The emerging regulatory structure will authorize licensed entities to provide various cryptocurrency-related financial services. These organizations may be permitted to facilitate trading operations, asset custody, fiat-to-crypto conversion, and international cryptocurrency settlement functions. Traditional banking institutions and established exchanges will gain market entry under direct oversight from financial authorities.

Sberbank is evaluating the possibility of serving as a domestic gateway for international cryptocurrency trading platforms. Such an arrangement would require compliance with Russian regulatory standards and acceptance of terms established by foreign exchanges. This intermediary model could enable Russian citizens to participate in global cryptocurrency markets through domestically approved channels.

Moscow Exchange has announced intentions to commence cryptocurrency trading operations before 2026 concludes. The exchange anticipates moving forward after legislative approval and subsequent regulatory guidance. Concurrently, VTB and T-Bank have disclosed plans to establish their respective digital custody solutions.

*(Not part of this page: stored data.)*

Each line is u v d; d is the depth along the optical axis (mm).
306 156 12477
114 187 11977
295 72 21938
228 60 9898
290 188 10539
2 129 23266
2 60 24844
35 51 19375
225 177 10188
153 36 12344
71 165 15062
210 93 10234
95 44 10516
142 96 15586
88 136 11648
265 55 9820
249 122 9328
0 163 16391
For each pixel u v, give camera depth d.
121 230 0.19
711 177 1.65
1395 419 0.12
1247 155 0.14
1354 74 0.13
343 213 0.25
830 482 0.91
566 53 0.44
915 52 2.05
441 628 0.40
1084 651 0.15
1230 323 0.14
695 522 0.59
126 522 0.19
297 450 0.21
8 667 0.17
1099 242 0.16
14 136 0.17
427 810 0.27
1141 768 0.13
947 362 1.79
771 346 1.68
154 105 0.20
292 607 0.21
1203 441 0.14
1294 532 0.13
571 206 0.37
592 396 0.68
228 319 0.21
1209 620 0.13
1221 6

Russian Policy Evolves From Prohibition Toward Supervised Market Participation

For several years, Russian authorities maintained restrictive policies regarding cryptocurrency within the domestic financial ecosystem. The Bank of Russia advocated for extensive limitations in 2022, citing potential threats to financial system stability. The Finance Ministry, however, favored a regulatory approach rather than comprehensive prohibition.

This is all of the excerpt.